"Ho deciso di dimettermi perché, sin dall’inizio, ho improntato la mia azione di governo con provvedimenti incisivi contro la mafia". A dirlo è Andrea Delmastro Delle Vedove, ormai ex sottosegretario alla Giustizia che ha presentato ieri le dimissioni insieme al capo di gabinetto di Nordio, Giusi Bartolozzi, dopo la vittoria del No al referendum e la bufera che ne è seguita.
"Non vorrei che una leggerezza indebolisse questa battaglia mia e del governo", dice al Corriere della Sera, "Non mi sono reso conto di chi avessi davanti fin quando il padre non è stato arrestato. Torno a svolgere il mio lavoro di deputato convinto che tutte le nebbie si diraderanno. Perché la mia biografia parla da sola nel contrasto a ogni forma di mafia".
Il parlamentare ripercorre poi la vicenda della società aperta con la 18enne Miriam Caroccia. "In quel locale si mangiava bene", spiega, "Lui (Mauro Caroccia, il padre di Miriam, ndr) sembrava il classico oste romano di una volta, di quelli che non ci sono più. Si lamentava del locale grande, delle spese alte. Voleva avviarne uno piccolo per la figlia. È nata l’idea di fare con lei questa attività, nella quale, ahimè, ho coinvolto amici biellesi. Abbiamo pagato quote societarie. E un finanziamento soci per far partire la società, mai riscosso. Mi sono fidato. Appena ho saputo che il padre era stato arrestato, ho ceduto le mie quote e ne sono uscito immediatamente. Non ho guadagnato un euro. Ci ho solo rimesso soldi". Quanto alle mancate cautele: "Sì, ma è cosa diversa da avanzare sospetti contro un uomo sotto tutela di livello alto, per aver contrastato fortemente la mafia. La mia storia parla per me, uno scivolone frutto di sprovvedutezza non può far dimenticare tutto", ha concluso.
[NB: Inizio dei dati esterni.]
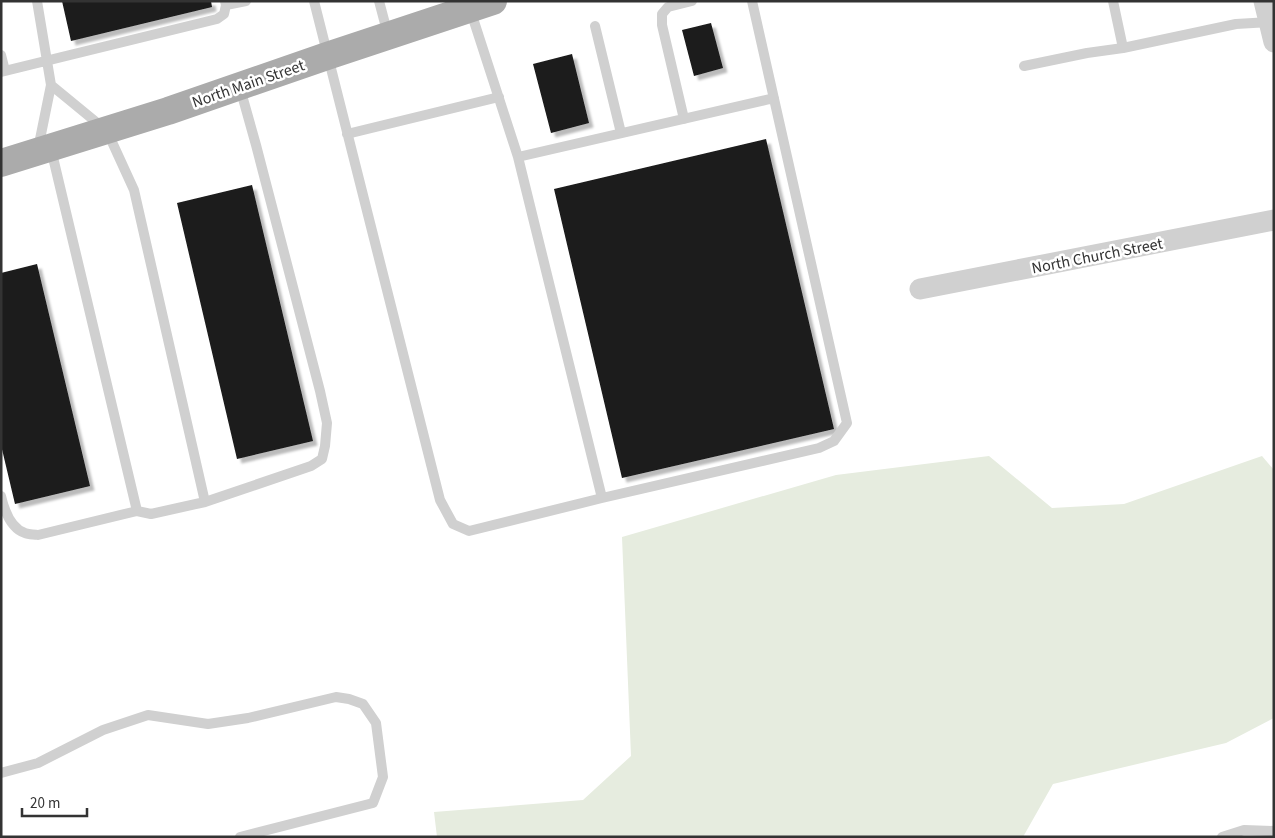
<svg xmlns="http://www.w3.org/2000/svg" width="1275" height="838" viewBox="0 0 1275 838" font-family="'Source Sans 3',sans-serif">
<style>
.green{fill:#e6ecdf}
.building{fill:#1a1a1a;filter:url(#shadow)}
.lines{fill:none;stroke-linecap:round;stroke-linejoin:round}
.lane{stroke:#d0d0d0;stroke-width:10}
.street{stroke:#d0d0d0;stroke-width:21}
.primary{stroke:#ababab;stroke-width:28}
.labels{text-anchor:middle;stroke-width:5;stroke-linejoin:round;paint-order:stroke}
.street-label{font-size:16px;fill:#333;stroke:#fff}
</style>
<defs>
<filter id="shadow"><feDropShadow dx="4.5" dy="4.5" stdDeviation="1" flood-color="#0004"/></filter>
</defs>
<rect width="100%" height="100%" fill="#fff"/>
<path class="green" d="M 989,456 L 1052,508 L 1124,504 L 1262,456 L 1274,470 L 1274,718 L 1226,743 L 1053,784 L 1023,837 L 437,837 L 434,812 L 583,800 L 631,756 L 622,537 L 836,475 Z"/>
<path class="building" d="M 62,1 L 211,1 L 212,7 L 71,41 Z
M 711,23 L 723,68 L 694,76 L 682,30 Z
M 572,54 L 589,123 L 551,133 L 533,64 Z
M 766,139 L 834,429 L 622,478 L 554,189 Z
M 252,185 L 313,441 L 237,459 L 177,203 Z
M 37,264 L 90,486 L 15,504 L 1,445 L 1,273 Z"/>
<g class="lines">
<path class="lane" d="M 37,1 L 51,85
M 314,1 L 440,500 L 453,524 L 469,531 L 602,498 L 819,448 L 834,441 L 847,423 L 752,1
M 379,1 L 388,35
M 1113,1 L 1123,48 L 1236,24 L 1270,22
M 226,5 L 246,1
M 470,9 L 518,157 L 602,498
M 595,26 L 621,133
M 1,55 L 5,71
M 1024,66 L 1087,53 L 1123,48
M 1,72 L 217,19 L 224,14 L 226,5 L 225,1
M 684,119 L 662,25 L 662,14 L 668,7 L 692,1
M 347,134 L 499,97
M 38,149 L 51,85 L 107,131 L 134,190 L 205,502 L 311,466 L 322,459 L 325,446 L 327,423 L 320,391 L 256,145 L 240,88
M 518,157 L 774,98
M 1,496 C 4,509 10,528 25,533 C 29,535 34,534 38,535 L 137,511 L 51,149
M 137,511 L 151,514 L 205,502
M 1,773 L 38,763 L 103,730 L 148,715 L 208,724 L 248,718 L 336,697 L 349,699 L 363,704 L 376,723 L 383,777 L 373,803 L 240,837
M 1222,837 L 1244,830 L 1274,831"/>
<path class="street" d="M 1264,1 L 1274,42
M 920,289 L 1274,220"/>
<path class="primary" d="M 1,163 L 168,111 L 327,56 L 493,1"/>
</g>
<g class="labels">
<g class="street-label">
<text transform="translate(248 83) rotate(-19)" y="6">North Main Street</text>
<text transform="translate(1097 255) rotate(-11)" y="6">North Church Street</text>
</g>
</g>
<rect width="1275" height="838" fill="none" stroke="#333333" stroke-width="5"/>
<path d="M22 808v8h65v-8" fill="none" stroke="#333333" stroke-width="2.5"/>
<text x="30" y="808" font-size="15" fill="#333333" stroke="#ffffff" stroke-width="4" paint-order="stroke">20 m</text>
</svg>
Ma il passo indietro di Delmastro e Bartolozzi non basta alla sinistra, ringalluzzita dal voto al referendum. Così Elly Schlein parla di "dimissioni tardive" e "capri espiatori", se la prende con Giorgia Meloni, sostenendo che si sia "chiusa da tre anni" nel palazzo. E poi c'è Giuseppe Conte, secondo cui nelle dimissioni "c'è un calcolo politico elettorale" e la premier "vede che inizia a franare il sistema e cerca di porre rimedio". "Se oggi ha deciso veramente di voltare pagina e di assumersi la responsabilità politica come Presidente del Consiglio, capo di un partito", dice, "dovrebbe essere coerente e azzerare tanti vertici di partito territoriali che sono indagati in base a circostanze e accuse ben precise".
Eppure un terremoto nel governo non fa comodo nemmeno alla sinistra, divisa da correnti e partiti spesso troppo diversi tra loro. Organizzare le primarie di coalizione non è immediato per un'opposizione così variegata. E lo sa bene lo stesso leader del M5S che infatti prende tempo.
"Se riusciamo a costruire un percorso che ci porterà, dopo un programma condiviso, a delle primarie che non siano divisive e laceranti, secondo me è la soluzione preferibile e soprattutto che siano aperte davvero al voto popolare", ha detto da Floris, "Adesso Meloni rimanga lì, prosegua, si assuma la responsabilità politica dei guai che sin qui ha combinato e soprattutto e soprattutto cerchi, dopo quattro anni e zero riforme, di fare qualcosa finalmente per le famiglie e per le imprese, per i cittadini che sono in difficoltà".